Circuit design text data:
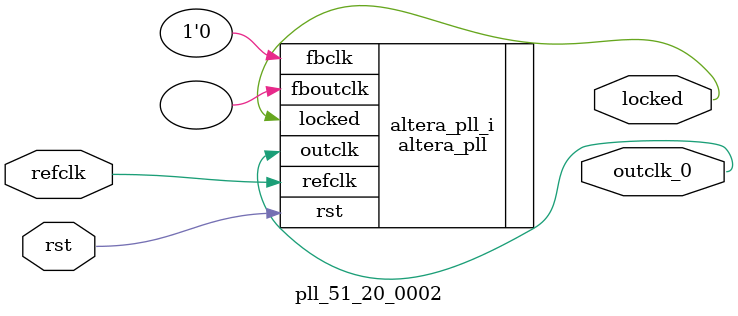
<source format=v>
`timescale 1ns/10ps
module  pll_51_20_0002(

	// interface 'refclk'
	input wire refclk,

	// interface 'reset'
	input wire rst,

	// interface 'outclk0'
	output wire outclk_0,

	// interface 'locked'
	output wire locked
);

	altera_pll #(
		.fractional_vco_multiplier("false"),
		.reference_clock_frequency("50.0 MHz"),
		.operation_mode("direct"),
		.number_of_clocks(1),
		.output_clock_frequency0("51.200000 MHz"),
		.phase_shift0("0 ps"),
		.duty_cycle0(50),
		.output_clock_frequency1("0 MHz"),
		.phase_shift1("0 ps"),
		.duty_cycle1(50),
		.output_clock_frequency2("0 MHz"),
		.phase_shift2("0 ps"),
		.duty_cycle2(50),
		.output_clock_frequency3("0 MHz"),
		.phase_shift3("0 ps"),
		.duty_cycle3(50),
		.output_clock_frequency4("0 MHz"),
		.phase_shift4("0 ps"),
		.duty_cycle4(50),
		.output_clock_frequency5("0 MHz"),
		.phase_shift5("0 ps"),
		.duty_cycle5(50),
		.output_clock_frequency6("0 MHz"),
		.phase_shift6("0 ps"),
		.duty_cycle6(50),
		.output_clock_frequency7("0 MHz"),
		.phase_shift7("0 ps"),
		.duty_cycle7(50),
		.output_clock_frequency8("0 MHz"),
		.phase_shift8("0 ps"),
		.duty_cycle8(50),
		.output_clock_frequency9("0 MHz"),
		.phase_shift9("0 ps"),
		.duty_cycle9(50),
		.output_clock_frequency10("0 MHz"),
		.phase_shift10("0 ps"),
		.duty_cycle10(50),
		.output_clock_frequency11("0 MHz"),
		.phase_shift11("0 ps"),
		.duty_cycle11(50),
		.output_clock_frequency12("0 MHz"),
		.phase_shift12("0 ps"),
		.duty_cycle12(50),
		.output_clock_frequency13("0 MHz"),
		.phase_shift13("0 ps"),
		.duty_cycle13(50),
		.output_clock_frequency14("0 MHz"),
		.phase_shift14("0 ps"),
		.duty_cycle14(50),
		.output_clock_frequency15("0 MHz"),
		.phase_shift15("0 ps"),
		.duty_cycle15(50),
		.output_clock_frequency16("0 MHz"),
		.phase_shift16("0 ps"),
		.duty_cycle16(50),
		.output_clock_frequency17("0 MHz"),
		.phase_shift17("0 ps"),
		.duty_cycle17(50),
		.pll_type("General"),
		.pll_subtype("General")
	) altera_pll_i (
		.rst	(rst),
		.outclk	({outclk_0}),
		.locked	(locked),
		.fboutclk	( ),
		.fbclk	(1'b0),
		.refclk	(refclk)
	);
endmodule


</source>
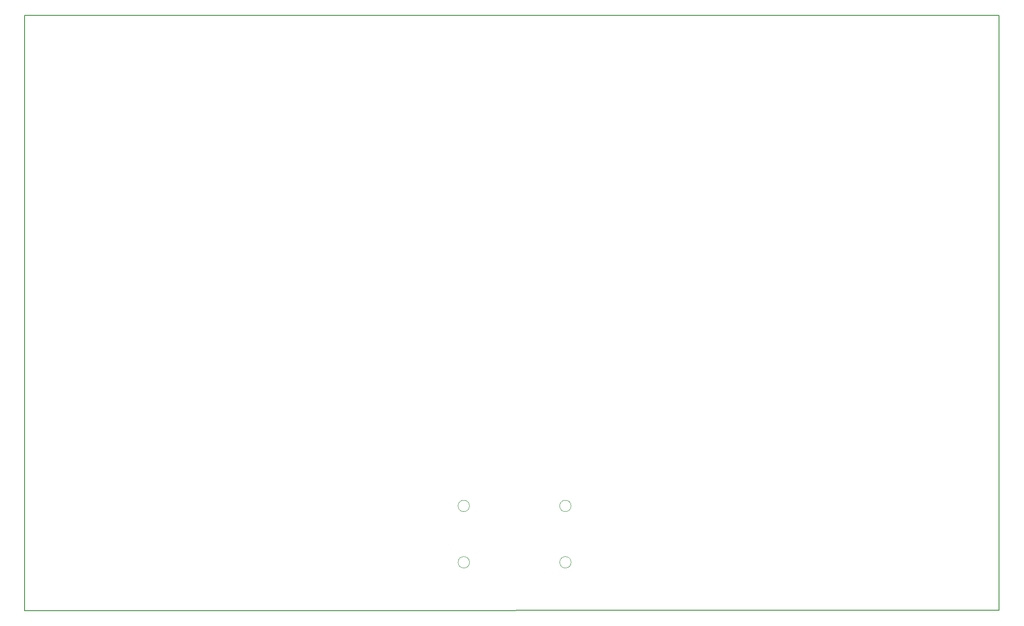
<source format=gbr>
%TF.GenerationSoftware,KiCad,Pcbnew,7.0.8*%
%TF.CreationDate,2024-05-12T08:22:54+09:00*%
%TF.ProjectId,ckb6,636b6236-2e6b-4696-9361-645f70636258,rev?*%
%TF.SameCoordinates,Original*%
%TF.FileFunction,Profile,NP*%
%FSLAX46Y46*%
G04 Gerber Fmt 4.6, Leading zero omitted, Abs format (unit mm)*
G04 Created by KiCad (PCBNEW 7.0.8) date 2024-05-12 08:22:54*
%MOMM*%
%LPD*%
G01*
G04 APERTURE LIST*
%TA.AperFunction,Profile*%
%ADD10C,0.150000*%
%TD*%
%TA.AperFunction,Profile*%
%ADD11C,0.100000*%
%TD*%
G04 APERTURE END LIST*
D10*
X118400000Y33600000D02*
X118400000Y148520000D01*
X-69720000Y148520000D02*
X118400000Y148520000D01*
D11*
X-69720000Y54380000D02*
X-69730000Y126890000D01*
D10*
X-69720000Y33540000D02*
X-69720000Y148520000D01*
D11*
X35750000Y53780000D02*
G75*
G03*
X35750000Y53780000I-1100000J0D01*
G01*
X16130000Y53780000D02*
G75*
G03*
X16130000Y53780000I-1100000J0D01*
G01*
X16140000Y42890000D02*
G75*
G03*
X16140000Y42890000I-1100000J0D01*
G01*
D10*
X-69720000Y33540000D02*
X118400000Y33600000D01*
D11*
X35760000Y42890000D02*
G75*
G03*
X35760000Y42890000I-1100000J0D01*
G01*
M02*

</source>
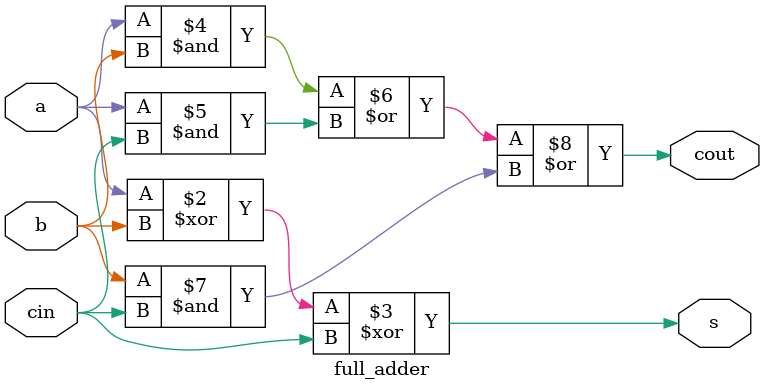
<source format=v>
`timescale 1ns / 1ps

module full_adder(a, b, cin, s, cout);
input a, b, cin;
output reg s, cout;

always@(a, b, cin)
begin
s = a ^ b ^ cin;
cout = (a & b) | (a & cin) | (b & cin);
end
endmodule

</source>
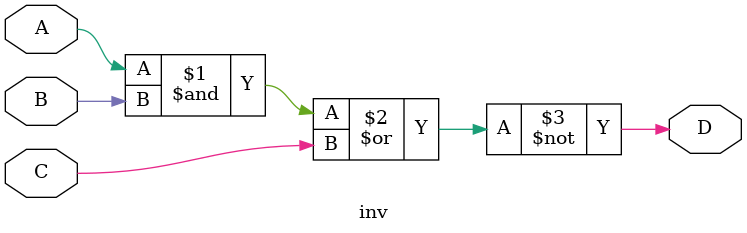
<source format=v>
`timescale 1ns / 1ps

module inv(
    input A,
    input B,
    input C,
    output D
    );
    
    assign D = ~( ( (A)&(B) ) | C );
    
endmodule

</source>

• Aim of the task:
Reproduce every line in the data that has the word "input" in it.

• Finished exercise:
	input wire refclk,
	input wire rst,
input a, b, cin;
    input A,
    input B,
    input C,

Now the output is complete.